Architecture - Teleton Agent Documentation

System Overview

Property	Value
Version	`0.7.5`
License	MIT
Runtime	Node.js (ESM), TypeScript compiled with tsup
Built-in tools	132 across 11 categories
LLM providers	15 (Anthropic, OpenAI, Google, xAI, Groq, OpenRouter, Moonshot, Mistral, Cerebras, ZAI, MiniMax, HuggingFace, Cocoon, Local, Claude Code)
LLM abstraction	`@mariozechner/pi-ai` (pi-ai)
Memory database	SQLite via better-sqlite3, schema v1.13.0
Vector search	sqlite-vec (384-dim) + FTS5 hybrid
Telegram layer	GramJS Layer 222 (TONresistor/gramjs fork)
Blockchain	TON — wallet, transfers, DEX (STON.fi, DeDust), DNS
Extension points	Plugin SDK, MCP servers (stdio + Streamable HTTP + SSE), Bot SDK
Optional WebUI	Hono + React dashboard on port 7777
Logging	Pino structured logging (redacts secrets)

Source Directory Layout

All source lives under src/. The table below describes every subdirectory.

Directory	Purpose
`src/index.ts`	`TeletonApp` class — top-level wiring: config load, registry, bridge, memory initialization, start/stop lifecycle
`src/agent/`	Core agent: `runtime.ts` (agentic loop, `processMessage()`), `lifecycle.ts` (state machine), `client.ts` (pi-ai wrapper, model resolution), `tools/` (registry, categories, Tool RAG index)
`src/telegram/`	GramJS client wrapper (`bridge.ts`), message dispatcher (`handlers.ts`), admin commands (`admin.ts`), group debouncer (`debounce.ts`), Telegram formatting, scheduled task executor
`src/memory/`	SQLite schema & migrations (`schema.ts`), knowledge indexing, hybrid RAG search, context builder, compaction manager, observation masking, daily logs
`src/session/`	Per-chat session store (SQLite), transcript read/write, memory hook (save on reset), session migration
`src/soul/`	System prompt assembly (`loader.ts`): SOUL.md, SECURITY.md, STRATEGY.md, MEMORY.md, workspace section, response format, owner/user identity, context injection
`src/config/`	Zod config schema (`schema.ts`), provider registry (`providers.ts`), shared model catalog (`model-catalog.ts`), YAML loader, configurable-keys helper
`src/providers/`	Provider-specific credential helpers — `claude-code-credentials.ts` (OAuth token rotation from Claude Code install)
`src/ton/`	TON wallet service, transfer builder, payment verifier, TonAPI client, endpoint configuration
`src/bot/`	Bot SDK runtime: `InlineRouter` (callback query dispatch), `GramJSBotClient`, `PluginRateLimiter`, styled keyboard builder
`src/sdk/`	Plugin SDK factory — frozen, namespaced service objects: `sdk.ton`, `sdk.telegram`, `sdk.bot`, `sdk.db`, `sdk.secrets`, `sdk.storage`
`src/deals/`	Deals & Escrow module (built-in): Grammy bot, NFT gift marketplace, TON payment verification, deal state machine
`src/cocoon/`	Cocoon Network adapter — XML tool injection into system prompt, `<tool_call>` parser for Qwen3 models that do not support native tool calling
`src/workspace/`	Workspace path constants (`paths.ts`), directory initialization for `~/.teleton/workspace/`
`src/webui/`	Optional Hono HTTP server: REST API routes (agent control, config, token usage, MCP status, plugin marketplace), SSE status stream, setup wizard backend
`src/cli/`	CLI entry point (`teleton`), `start`/`stop`/`setup`/`onboard` commands, interactive setup wizard
`src/constants/`	Shared numeric constants: limits, timeouts, tool name sets, API endpoints
`src/utils/`	Pino logger factory, fetch with timeout, sanitize (prompt injection defense), retry helper, error utilities, GramJS bigint helpers

Startup Sequence

The TeletonApp constructor runs synchronously, followed by an async start() call.
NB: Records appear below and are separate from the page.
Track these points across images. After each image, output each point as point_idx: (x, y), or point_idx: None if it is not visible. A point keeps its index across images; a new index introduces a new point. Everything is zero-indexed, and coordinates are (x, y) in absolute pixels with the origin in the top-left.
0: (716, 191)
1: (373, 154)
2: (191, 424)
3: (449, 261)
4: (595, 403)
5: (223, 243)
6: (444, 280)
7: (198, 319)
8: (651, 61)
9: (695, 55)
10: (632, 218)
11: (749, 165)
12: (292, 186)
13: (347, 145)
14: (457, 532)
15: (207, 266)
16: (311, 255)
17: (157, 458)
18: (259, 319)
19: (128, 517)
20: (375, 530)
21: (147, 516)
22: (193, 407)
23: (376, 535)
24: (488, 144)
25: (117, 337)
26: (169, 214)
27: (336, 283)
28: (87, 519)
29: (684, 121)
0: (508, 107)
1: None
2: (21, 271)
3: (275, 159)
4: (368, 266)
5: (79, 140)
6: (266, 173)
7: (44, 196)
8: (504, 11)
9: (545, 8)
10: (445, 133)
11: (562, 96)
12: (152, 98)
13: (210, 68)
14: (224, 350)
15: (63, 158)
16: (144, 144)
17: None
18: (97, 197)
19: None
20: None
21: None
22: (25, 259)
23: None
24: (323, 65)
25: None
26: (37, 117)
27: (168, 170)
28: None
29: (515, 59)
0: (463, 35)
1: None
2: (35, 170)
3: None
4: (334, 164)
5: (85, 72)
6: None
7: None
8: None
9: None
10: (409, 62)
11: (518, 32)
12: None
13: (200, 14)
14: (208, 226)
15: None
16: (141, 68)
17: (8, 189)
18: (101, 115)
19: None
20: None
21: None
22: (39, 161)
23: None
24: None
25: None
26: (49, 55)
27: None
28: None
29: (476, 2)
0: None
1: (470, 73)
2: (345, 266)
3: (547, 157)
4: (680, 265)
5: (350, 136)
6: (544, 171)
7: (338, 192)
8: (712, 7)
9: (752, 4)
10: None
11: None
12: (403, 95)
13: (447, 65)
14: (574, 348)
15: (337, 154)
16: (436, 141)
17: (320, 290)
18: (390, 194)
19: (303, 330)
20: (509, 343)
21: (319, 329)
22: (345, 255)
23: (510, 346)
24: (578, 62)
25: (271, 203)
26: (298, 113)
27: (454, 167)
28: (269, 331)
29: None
Steps occur in strict order:

Config load — YAML parsed and validated with Zod (src/config/schema.ts). TonAPI / Toncenter keys applied globally.
Soul load — SOUL.md read from ~/.teleton/workspace/ (falls back to built-in default).
Tool registry — registerAllTools() registers 9 static categories (Telegram, TON, DNS, STON.fi, DeDust, Journal, Workspace, Web, Bot). loadModules() adds 2 built-in modules: Deals and Exec.
Memory init — SQLite database opened at ~/.teleton/memory.db, schema migrations run, sqlite-vec loaded if embedding provider is not none.
WebUI start (optional) — Hono server starts on port 7777 before the agent, so it survives agent stop/restart.
Plugin load — External plugins scanned from ~/.teleton/plugins/, SDK injected, tools registered.
MCP connect — Configured MCP servers connected (stdio, Streamable HTTP, or SSE). Tools registered into registry.
Tool RAG index — All tools indexed into tool_embeddings table (sqlite-vec + FTS5) for semantic retrieval.
Knowledge index — MEMORY.md and memory/*.md files chunked and indexed.
Telegram connect — GramJS connects to Telegram servers. Owner name/username auto-resolved from API if not yet persisted.
Modules start — Each module's start(pluginContext) called (Deals bot connects, background jobs begin).
Message loop — bridge.onNewMessage() registered; debouncer activated for group messages.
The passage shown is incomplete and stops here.